Geldiğimiz noktada herhangi bir siyasi belirsizlik halinin olmadığı, bilakis Türk siyaset arenasındaki farklı görüşten tüm unsurların daha güçlü bir demokrasi için yan yana durduğu bir noktada bulunuyoruz. Bu sinerjiden aldığımız güçle de hükümet olarak siyasi istikrarı koruyacak, piyasa dostu uygulamalarımızdan taviz vermeden ülkemizdeki iş yapma ortamını iyileştirecek reformlarımıza devam edeceğiz.
Hem bu durumun bilinciyle, hem de ülkemizde yatırımları bulunan dostlarımızla olan ilişkilerimizi üst noktalara taşımak maksadıyla; yatırım ortamını iyileştirme politikalarımıza da son sürat devam ediyoruz.
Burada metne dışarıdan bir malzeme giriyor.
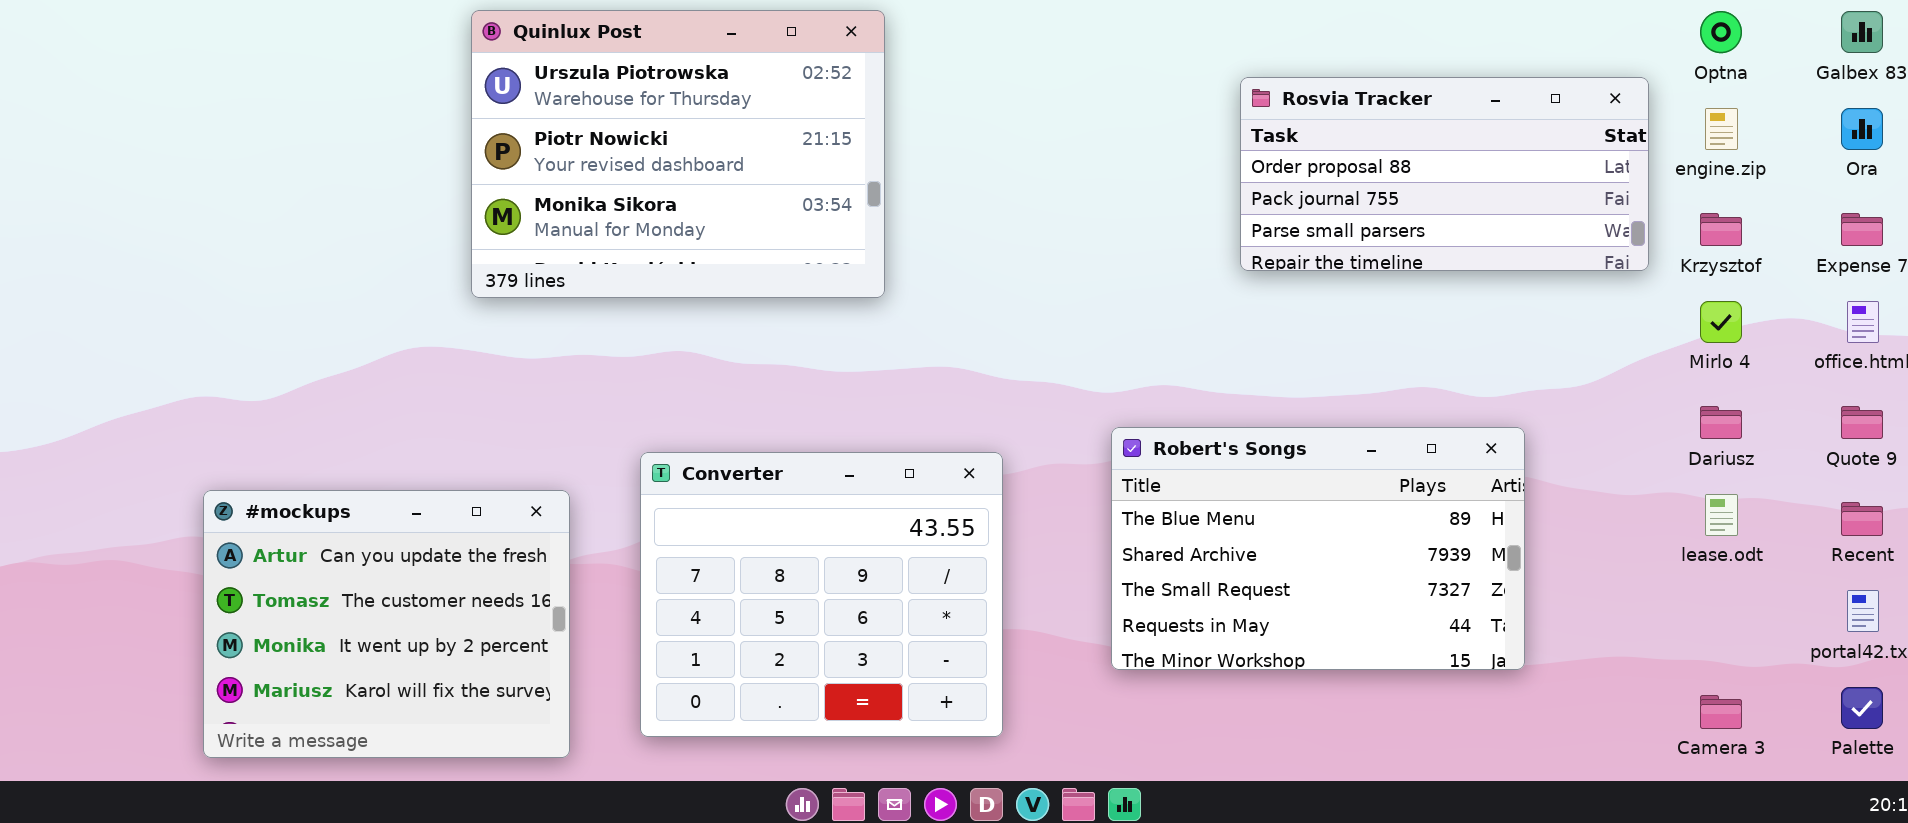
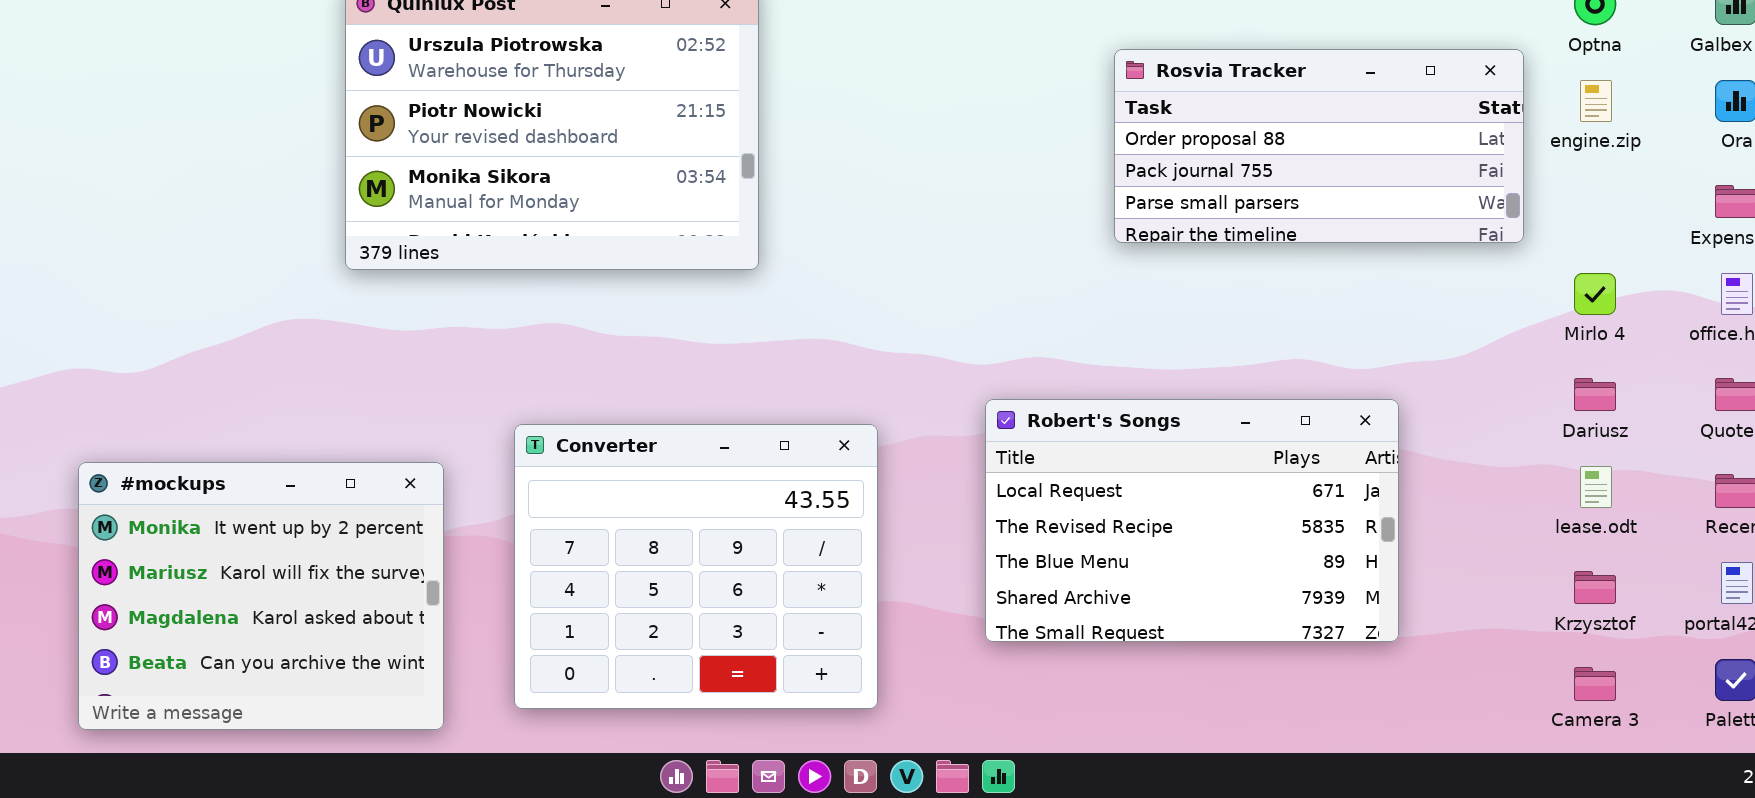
Krzysztof: [1700,213,1742,246] -> [1574,571,1616,604], moved
Robert's Songs: [1111,427,1525,670] -> [985,399,1399,642], scrolled up 2 rows
#mockups: [203,490,570,758] -> [78,462,444,730], scrolled down 2 rows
Özellikle mevzuata yönelik çalışmaları gündemimizin ana maddesi haline getirdik. Yatırım ortamının iyileştirilmesine yönelik mevzuat paketinin ilkini yürürlüğe koyduk. Bu paketle, yatırımcılarımız için hem vergisel konularda hem de hukuki başlıklarda ciddi düzenlemeler yaptık. Söz konusu mevzuat paketimiz hem yatırım yapma maliyetlerini düşürecek, hem de bürokratik süreçleri iyileştirerek yatırımcıların yerine getirmek zorunda olduğu prosedür sayısını azaltacaktır.
Bununla da yetinmedik, mevcut yatırım teşvik sistemimize yeni bir soluk getirerek proje bazlı teşvik sistemini tanıttık. İnanıyorum ki, dünyadaki en cömert teşvik sistemlerinden birinin tuğlalarını ören bu düzenleme ile Türkiye, bölgesindeki en uygun iş yapma üssü, en avantajlı yatırım destinasyonu olma özelliğini daha da geliştirecektir.
Samimi olarak ifade etmek isterim ki, iş dünyasının hızla değişen ihtiyaçlarına cevap verecek reformları gerçekleştirmekten vazgeçmeyeceğiz. Ülkemize yönelik yatırımcı algısının zayıfladığına yönelik değerlendirmelerde bulunanları da, bu gelişmeler ışığında dürüstçe düşünmeye davet ediyorum.
Tüm bunların yanında not indirme kararı alan Moodys, kısa bir süre önce ülkemize yönelik olumlu değerlendirmeler yapmayı sürdürmüş, 15 Temmuz kalkışması sonrası ekonomimizin dayanıklılığını muhafaza ettiğini belirten açıklamalar yayınlamıştı.
Bu ayın başında “son dönem siyasi vakalarının Türkiye’de faaliyet gösteren yabancı yatırımcı firmaları büyük ölçüde etkilemeyeceğini” kaydeden Moodys, bir değerlendirmede de “15 Temmuz darbe girişiminin Türkiye ekonomisi üzerinde yarattığı şokun büyük ölçüde kaybolduğunu” ortaya koymuştu.
Ancak bunların hemen ardından kredi notumuzu indirmeleri ve aynı hafta içerisinde ülkemizdeki iş ve yatırım yapma ortamıyla alakalı birbiriyle çelişen değerlendirmelerde bulunmaları, Moodys’in ülkemize yönelik yorumlarında tutarsız ve esastan uzak davrandığı yönünde bir kanaat oluşturmaktadır.
Türkiye Cumhuriyeti’nin Ekonomi Bakanı olarak altını çizmek istediğim husus şudur: Her türlü alçak teşebbüsü ve konjonktürel olumsuzlukları sapasağlam atlatmayı başaran ülkemizde iş ve yatırım yapmak için oldukça fazla sayıda imkân ile potansiyel işbirliği alanı bulunmaktadır. Genel itibariyle makroekonomik yapımız, hem bugünü hem de yarınki gidişatı ile uluslararası yatırımcıların ilgisini ve kredi değerlendirme kuruluşlarının objektif değerlendirmelerini hak etmektedir.